WHAT YOU HAVE TO DO
Retype every line of the data below word for word, but leave the pictures out of your answer.
--- INPUT ---
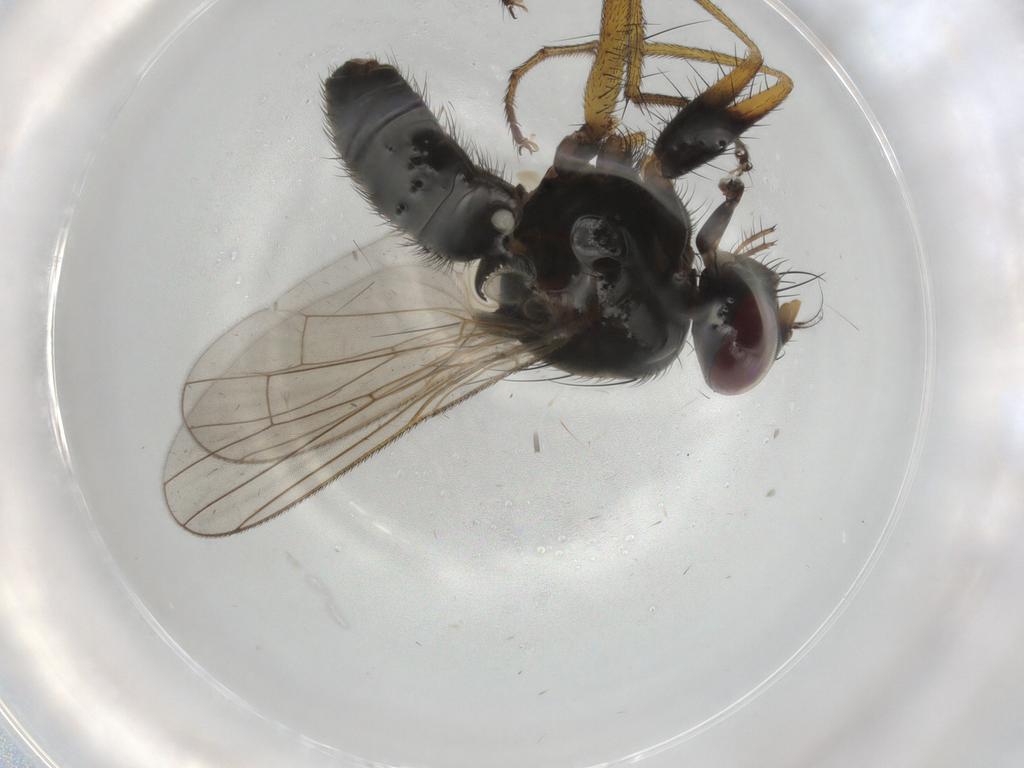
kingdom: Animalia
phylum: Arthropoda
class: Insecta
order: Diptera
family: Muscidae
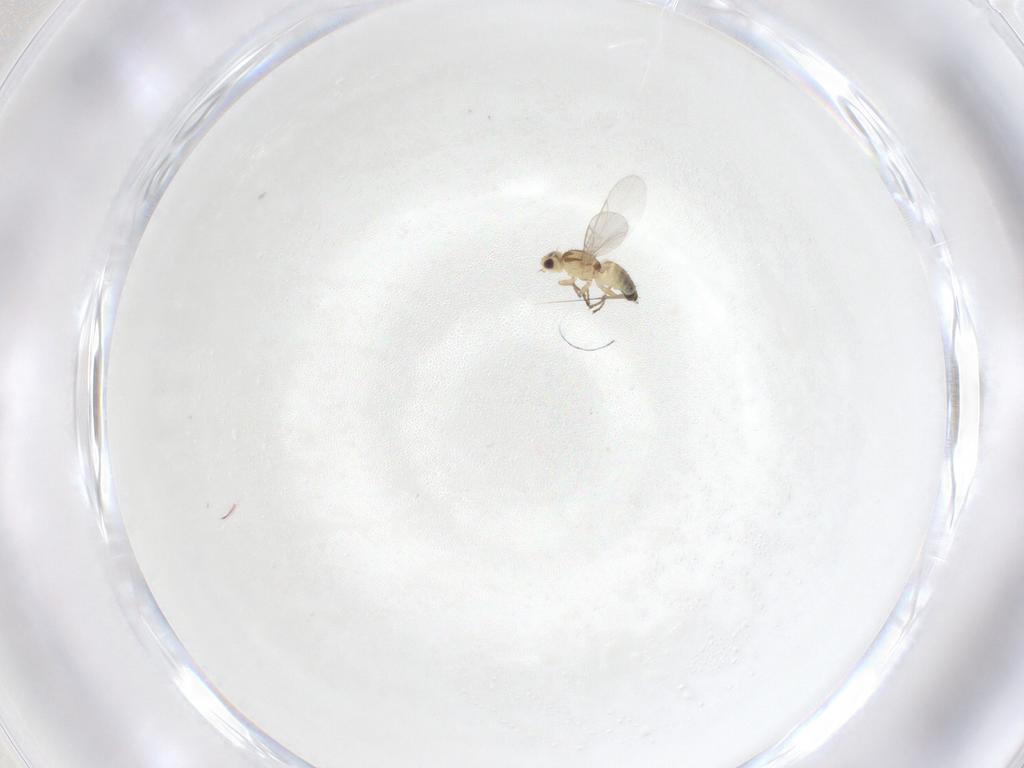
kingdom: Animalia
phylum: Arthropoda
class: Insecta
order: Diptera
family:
---
EXERCISE OUTPUT
kingdom: Animalia
phylum: Arthropoda
class: Insecta
order: Diptera
family: Muscidae
kingdom: Animalia
phylum: Arthropoda
class: Insecta
order: Diptera
family:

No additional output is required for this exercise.